What is a 'Confidence Interval'
A confidence interval measures the probability that a population parameter will fall between two set values. The confidence interval can take any number of probabilities, with the most common being 95% or 99%.
A confidence interval is the probability that a value will fall between an upper and lower bound of a probability distribution. For example, given a 99% confidence interval, stock XYZ's return will fall between 6.7% and +8.3% over the next year. In layman's terms, you are 99% confident that the returns of holding XYZ stock over the next year will fall between 6.7% and +8.3%.
BREAKING DOWN 'Confidence Interval'
Statisticians use confidence intervals to measure uncertainty. A higher probability associated with the confidence interval means that there is a greater degree of certainty that the parameter falls within the bounds of the interval. Therefore, a higher the confidence level indicates that the parameters must be broader to ensure that level of confidence.

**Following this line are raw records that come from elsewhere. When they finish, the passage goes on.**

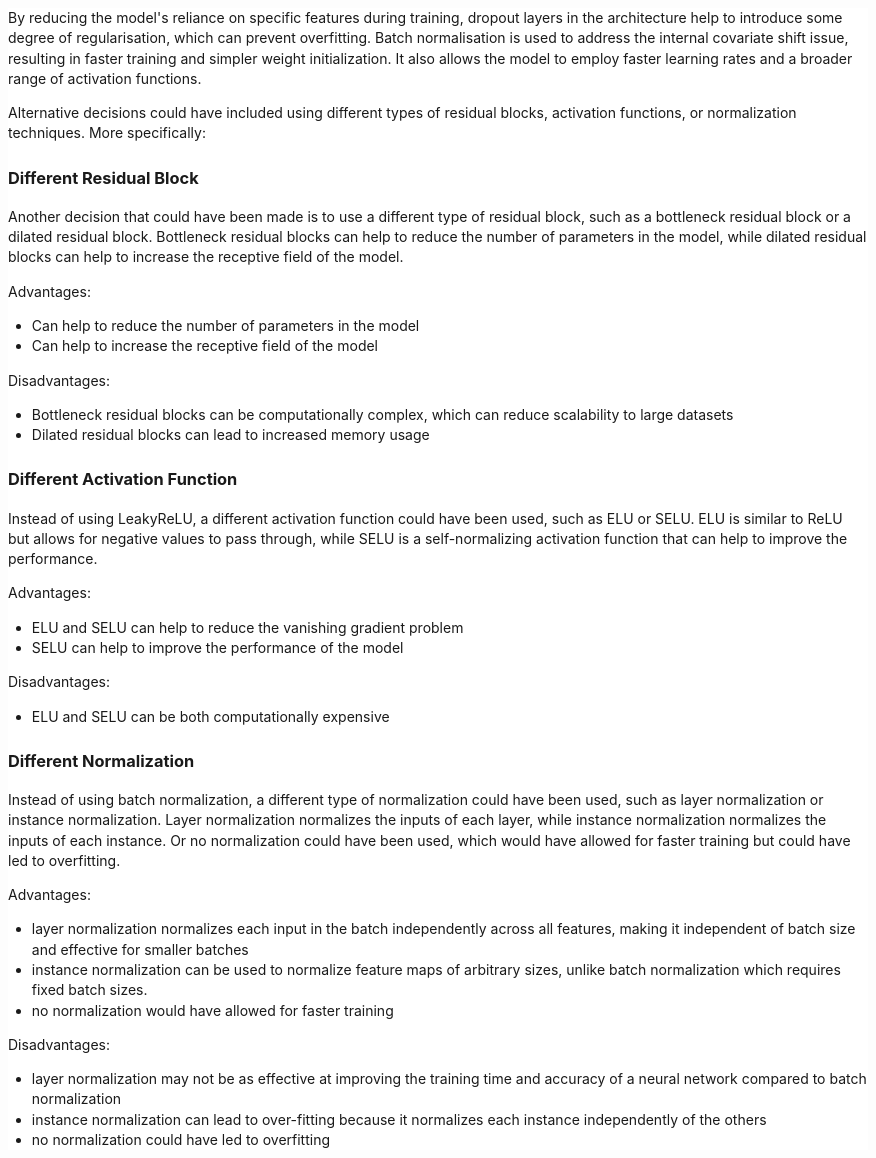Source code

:By reducing the model's reliance on specific features during training, dropout layers in the architecture help to introduce some degree of regularisation, which can prevent overfitting. Batch normalisation is used to address the internal covariate shift issue, resulting in faster training and simpler weight initialization. It also allows the model to employ faster learning rates and a broader range of activation functions.

Alternative decisions could have included using different types of residual blocks, activation functions, or normalization techniques. More specifically:

### Different Residual Block
Another decision that could have been made is to use a different type of residual block, such as a bottleneck residual block or a dilated residual block. Bottleneck residual blocks can help to reduce the number of parameters in the model, while dilated residual blocks can help to increase the receptive field of the model.

Advantages:
- Can help to reduce the number of parameters in the model
- Can help to increase the receptive field of the model

Disadvantages:
- Bottleneck residual blocks can be computationally complex, which can reduce scalability to large datasets 
- Dilated residual blocks can lead to increased memory usage

### Different Activation Function
Instead of using LeakyReLU, a different activation function could have been used, such as ELU or SELU. ELU is similar to ReLU but allows for negative values to pass through, while SELU is a self-normalizing activation function that can help to improve the performance.

Advantages:
- ELU and SELU can help to reduce the vanishing gradient problem
- SELU can help to improve the performance of the model

Disadvantages:
- ELU and SELU can be both computationally expensive

### Different Normalization
Instead of using batch normalization, a different type of normalization could have been used, such as layer normalization or instance normalization. Layer normalization normalizes the inputs of each layer, while instance normalization normalizes the inputs of each instance. Or no normalization could have been used, which would have allowed for faster training but could have led to overfitting.

Advantages:
- layer normalization normalizes each input in the batch independently across all features, making it independent of batch size and effective for smaller batches
- instance normalization can be used to normalize feature maps of arbitrary sizes, unlike batch normalization which requires fixed batch sizes.
- no normalization would have allowed for faster training

Disadvantages:
- layer normalization may not be as effective at improving the training time and accuracy of a neural network compared to batch normalization
- instance normalization can lead to over-fitting because it normalizes each instance independently of the others
- no normalization could have led to overfitting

For example, suppose a group of researchers is studying the heights of high school basketball players. The researchers take a random sample from the population and establish a mean height of 74 inches. What they are missing at this point is the degree of uncertainty in this single sample.
By establishing a 95% confidence interval using the sample's mean and standard deviation, and assuming a normal distribution as represented by the bell curve, the researchers arrive at an upper and lower bound that contains the true mean 95% of the time. Assume the interval is 72 inches to 76 inches. If the researchers take 100 random samples from the population of high school basketball players as a whole, the mean should fall between 72 and 76 inches in 95 of those samples.
If the researchers want even greater confidence, they can expand the interval to 99% confidence. Doing so invariably creates a broader range, as it makes room for a greater number of sample means. If they establish the 99% confidence interval as 70 inches to 78 inches, they can expect 99 of 100 samples evaluated to contain a mean value between these numbers.
Common Misconceptions
The biggest misconception regarding confidence intervals is that they represent the percentage of data from a given sample that falls between the upper and lower bounds. For example, one might erroneously interpret the aforementioned 99% confidence interval of 70 to 78 inches as indicating that 99% of the data in a random sample falls between these numbers. This is incorrect, though a separate method of statistical analysis exists to make such a determination. Doing so involves identifying the sample's mean and standard deviation and plotting these figures on a bell curve.